Fall is a wonderful time to live in a rural community (I think it is always wonderful but especially fall). I am surrounded by the bounty of creation, from my backyard garden to the largest farms everyone is preparing for the harvest. I see the abundance of food around me and cannot help considering how connected I am to creation. The Earth and its plants and animals are the means by which God has chosen to sustain my physical existence. Will we ever move to a time when we are no so intimately connected to the soil; I do not know, but right now it is our reality. And yet, in our modern western culture we are growing distant from the land and I find loosing contact with the world around us. I live in a rural setting still it seems most people around me are not connected to creation.
Normally when I think about this grievance I ponder how the distance between us and the soil causes harm to creation. Either because we wantonly and arrogantly abuse the creation God wants us to make into a garden. Or how we fail to see how our present selfishness will impact future generations. Normally, I am frustrated by people who show little concern for creation because God wants to remake the heavens and the earth, as if that absolves us of the responsibility given to us in creation. I do see this as the major consequence of being disconnected from the earth; however, as I think about fall harvest my thoughts go in a different direction. Specifically, being so disconnected from the land negatively impacts us as humans. I think there are two ways humanity is hurt by our distance from creation.

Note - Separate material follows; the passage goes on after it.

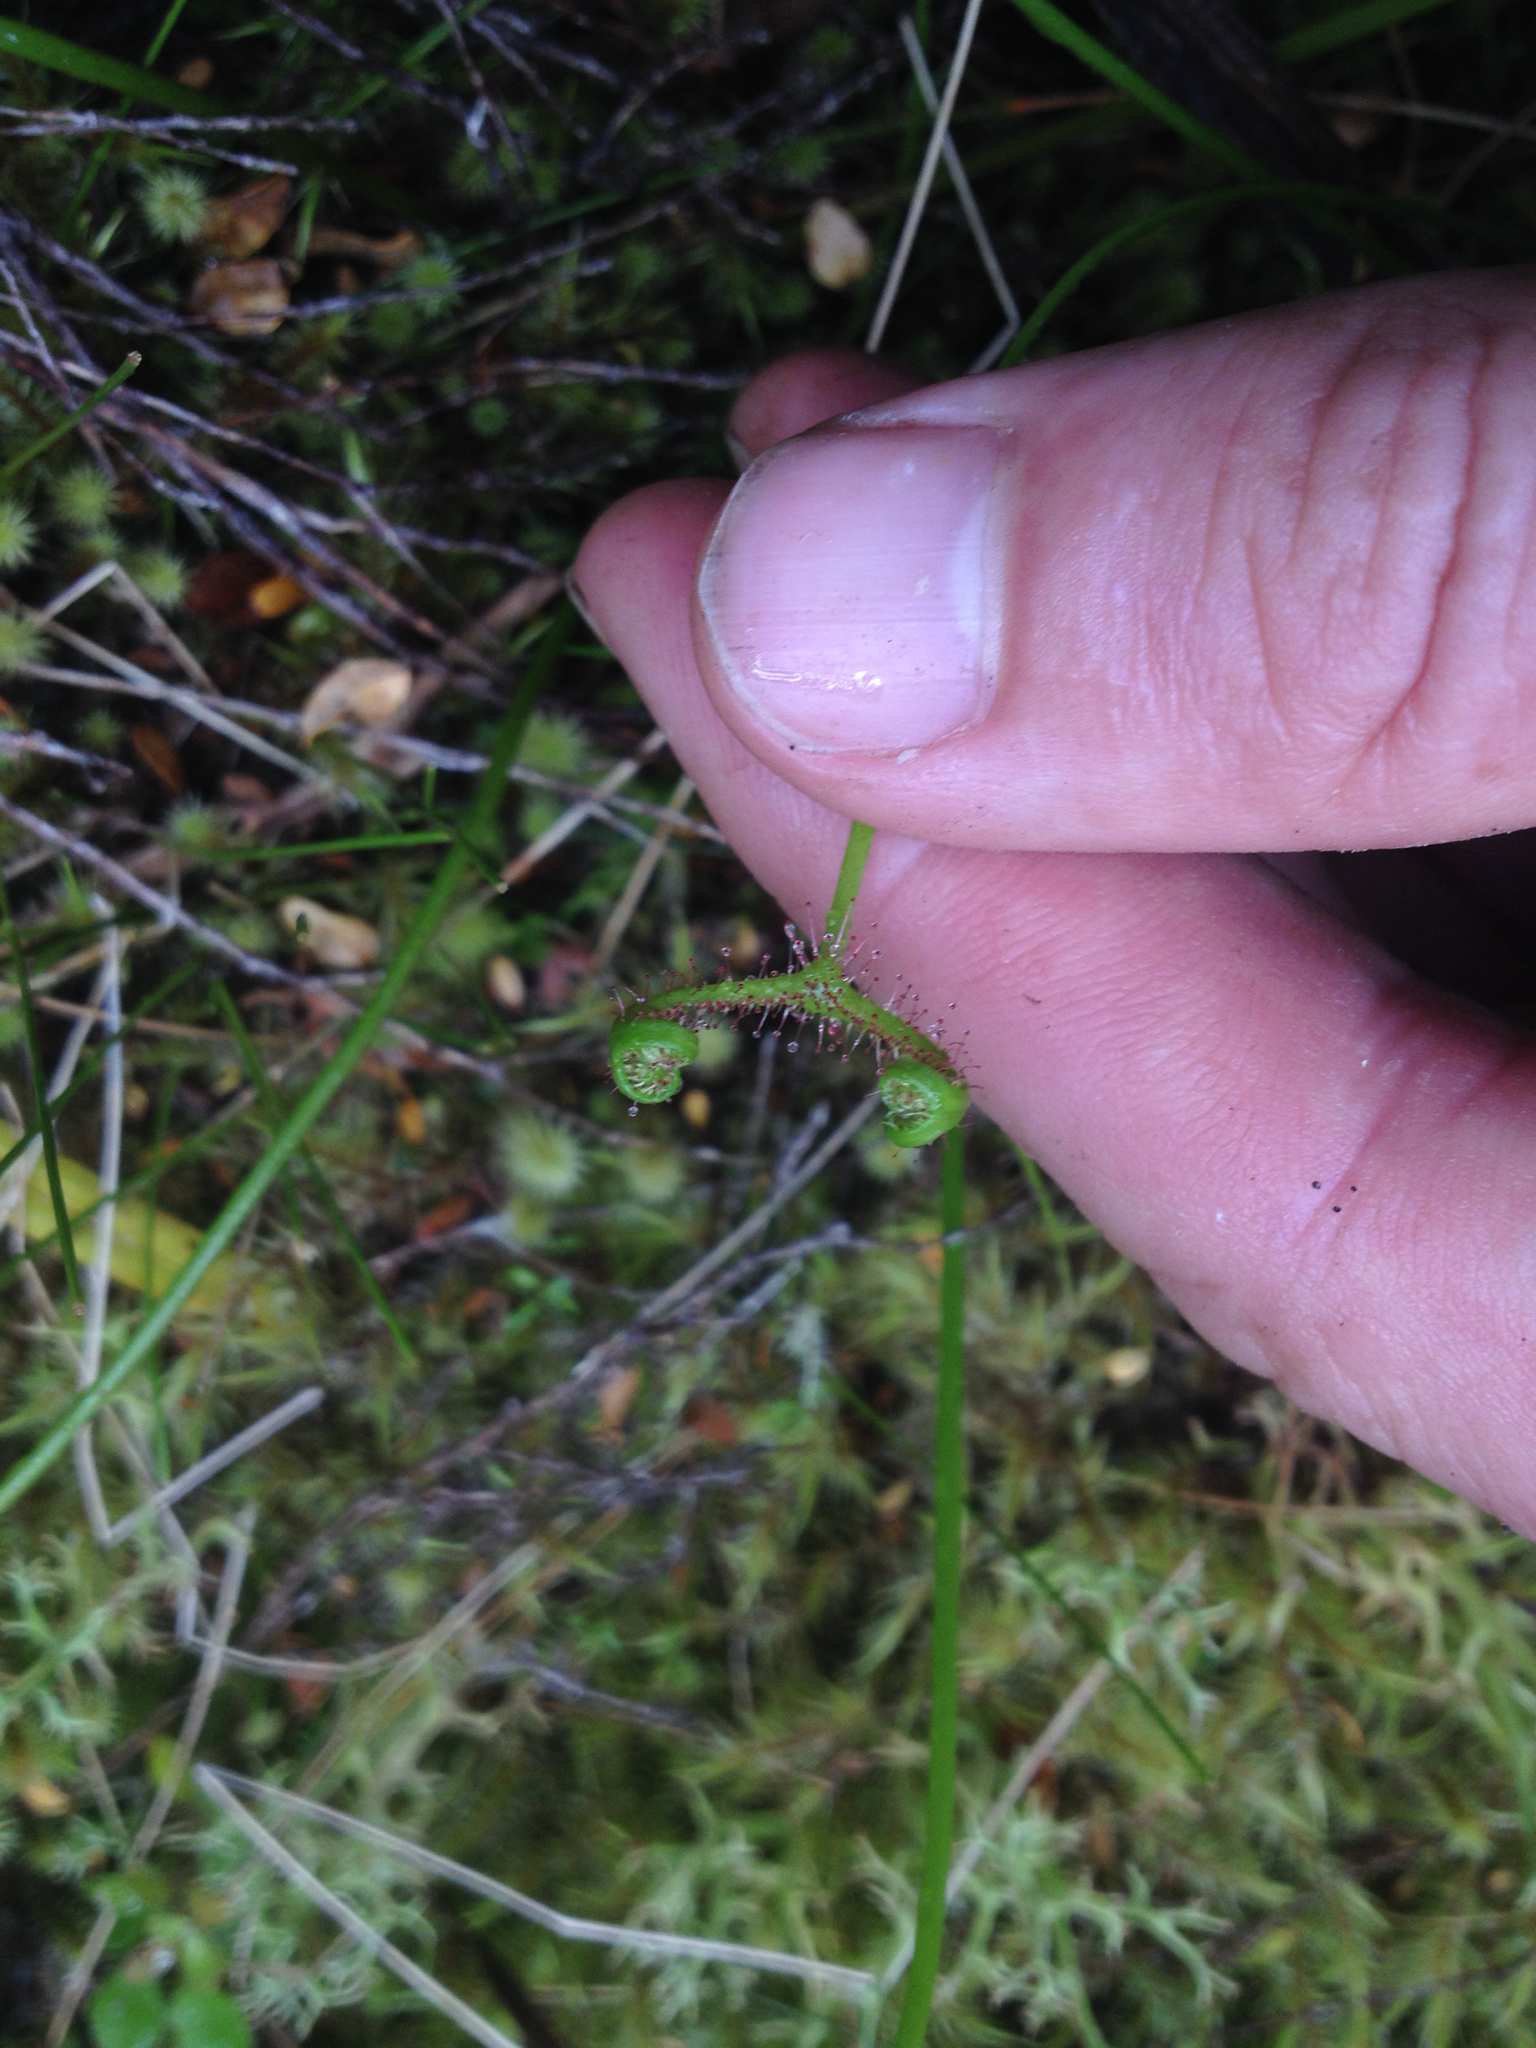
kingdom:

We do not see the need to share. One of the true frustrations of growing a garden is everything comes ripe at the same time. While I can stagger planting vegetables somewhat, there are times I am outside picking green beans by the gallon and sometimes it feels like we have a bushel of ripe tomatoes on the vine. It is in those times that I find generosity easy. I recognize that my survival over the winter is not impacted by canning quart after quart of vegetables. So I am able to see the bounty of my harvest as an opportunity to give away what I do not need. I can give the gift of food to those around me and through these gifts strengthen the bonds between us. Though other gifts can bring me closer to others, there is something about the gift of food which is important. Food brings life and there is something more tangible for me in seeing tomatoes or zucchini going into a bag for a friend. I know I have provided a meal for someone– a meal that person will enjoy, and a meal which will give that person strength to meet a day. We consistently ask God for both food and strength and in this action I step into these roles as God’s surrogate. Yet for so many whose only connection to harvest comes in the supermarket, some of the reality of the food is missing. There is no visual reminder of the produce on the vine or the counter. And for the one receiving, the connection of the giver’s sweat and work is more faint.
We forget what life costs. Not only does fall bring in harvests of fruits and vegetables, it is a time for hunting. I am not in any way suggesting that people need to hunt or fish for their food. But, I have taken part in slaughtering and butchering animals; when I eat meat from an animal I have butchered I am pushed to think about life and death. I take the Bible seriously that humanity is different from other animals and that we are allowed to eat them, but that should not be a light matter. We should consider how death is inherent in our food. For me to enjoy a meal, something, animal or plant had to be eaten. Something had to die. The fruit had to be cut off from the tree or the animal had to die. Harvest time is a chance for me to be reacquainted with death. Death is the hardest part of life for us to understand; yet we must grapple with it. We must recognize what it takes to sustain us in this world day-by-day. Life is a precious gift, and part of remembering this simple statement is recognizing what it costs to maintain life. If I am going to continue living then other parts of creation can not. As we move away from a rural community we seem to forget this concept. Our food is packaged, we do not see the animal carcass or the rotting tomato plant. We are not forced to celebrate life and dwell on death.
These are tough lessons for us. But we must keep them in our minds. We must see the cost of food. We must see the death that our lives produce. We must see how we can give and take part in God’s work. And I think that a way to do this is to become more intimitaly connected with creation around us.